-- А какое я могу иметь отношение к самому здоровому человеку на свете? Я врач. Работаю для того, чтобы люди были здоровы, но... я занимаюсь преимущественно больными.
И тогда я рассказал ему о Темпле. Он слушал меня, склонив голову, шевеля время от времени тонкими, изящными пальцами. Когда я закончил, он поднял на меня свои темные и пронзительно умные глаза.
-- И вы хотите знать, -- сказал он, -- как это возможно, чтобы человек наших дней, никогда не бывавший в Греции, не читавший книг по истории, во всяком случае в недавнее время, и даже не знающий, как правильно произносить -- ФермопИлы или ФермОпилы... Вы хотели бы знать, каким образом такой человек может рассказывать историю похода Леонида и заявить, что сражался с персами?
-- Да, именно это я и хотел бы знать. Но, -- добавил я,-- есть еще одно обстоятельство, о котором я не успел вам сообщить. Я был у профессора Шезингера, вы его знаете?

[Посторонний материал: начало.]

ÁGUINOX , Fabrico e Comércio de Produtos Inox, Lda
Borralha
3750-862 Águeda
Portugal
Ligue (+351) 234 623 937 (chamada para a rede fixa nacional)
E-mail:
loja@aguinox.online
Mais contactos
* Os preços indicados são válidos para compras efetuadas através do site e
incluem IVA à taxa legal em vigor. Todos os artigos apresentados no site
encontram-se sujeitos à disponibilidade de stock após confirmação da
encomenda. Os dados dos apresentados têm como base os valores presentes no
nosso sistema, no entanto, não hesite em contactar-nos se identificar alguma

-- Да, конечно, это историк.
-- Так вот. Он подтвердил, что все рассказанное Темплем соответствует исторической правде. Единственное, чего не знал профессор, это обряд с лавровыми венками, которые помещали между рогов быка. Он говорит, что это очень интересная деталь.
Глаза Зейвольда блеснули.
-- Это не первый подобный случай, о котором я слышу, -- тихо проговорил, он. -- Знаете, я общался с тысячами больных и тысячами здоровых людей, но мне лично никогда не доводилось встречать что либо подобное. Повторяю, я только слышал о таких вещах. Знаю, что несколько лет назад один итальянский крестьянин в бреду после солнечного удара уверял, будто оказался среди римских солдат, сражавшихся против Ганнибала в битве при Каннах, и рассказал много подробностей, которые, по мнению историков, были абсолютно точными. Однако, этот крестьянин родился в окрестностях Канн и постоянно жил там... Я видел больных, которые -- тоже в бреду -- говорили на совершенно незнакомом им языке -- на немецком или датском, к примеру... Как это может быть Я мог бы дать вам множество ответов, Купер, но ни один из них не удовлетворил бы вас. Науке известно многое, но не все. К тому ж, -- спокойно продолжал он, -- человеческий мозг -- это целый мир, изученный лишь отчасти. Я бы даже сказал -- в самой незначительной части. Так что же? Перевоплощение? Наследственность? Мы все происходим от Адама и Евы, не будем забывать этого. Древние воспоминания, где-то услышанные слова, представления... -- И Зейвольд еще некоторое время говорил в том же духе, и я таким образом оказался одним из немногих привилегированных слушателей, которому он читал персональную лекцию. Он упомянул о многих других, очень интересных вещах, возможно, чересчур сложных, часто невероятных, но все равно они убедили меня. Последняя фраза заканчивалась словом "случай".
-- Случай? -- повторил я.
-- Вы можете исключить его? -- спросил он и, естественно, не стал ждать ответа, а добавил -- Одно кажется несомненным, а именно: после подобного кризиса субъект освобождается от этих, если можно так выразиться, воспоминаний и больше уже никогда к ним не возвращается. Совершенно ничего не помнит:
Я спросил:
-- Вы хотите сказать, что этот мой друг никогда не расскажет историю о Фермопилах?
-- Конечно. И будет отрицать, что рассказывал ее когда-либо. Од от нее освободился. Навсегда.
Я поблагодарил его, извинился, что отнял драгоценное время, а он рассыпался в благодарностях за статью, которую я посвятил ему. Уже на пороге он заметил, что я правильно сделал, придя к нему, и пригласил и впредь приходить всегда, когда мне это будет нужно.
Вот и солнце. Оно вставало прямо из океана -- серого, беспредельного, исполненного печальной красоты. И загадки. Я шел но пляжу. Низко летали чайки, громко крича и хлопая серо-белыми крыльями. Воздух был чист и свеж. Метрах в тридцати от берега, среди зелени деревьев виднелось несколько домиков, обитатели которых еще спали. Стены были окрашены в яркие, живые цвета, правда, уже немного выгоревшие на солнце. Кроны деревьев были недвижны. Щебетали птицы. Океан дышал тихо, словно не хотел заглушать крик чаек, щебетание птиц, не решался нарушить покой деревьев и людей.
Я неторопливо шел по песчаному пляжу. Нью-Йорк был далеко, и небоскреб "Дейли Монитор" тоже. Машина, на которой я приехал в это местечко на берегу океана, ждала меня на дороге далеко за дюнами и кустарником. Я провел за рулем всю ночь. И не напрасно.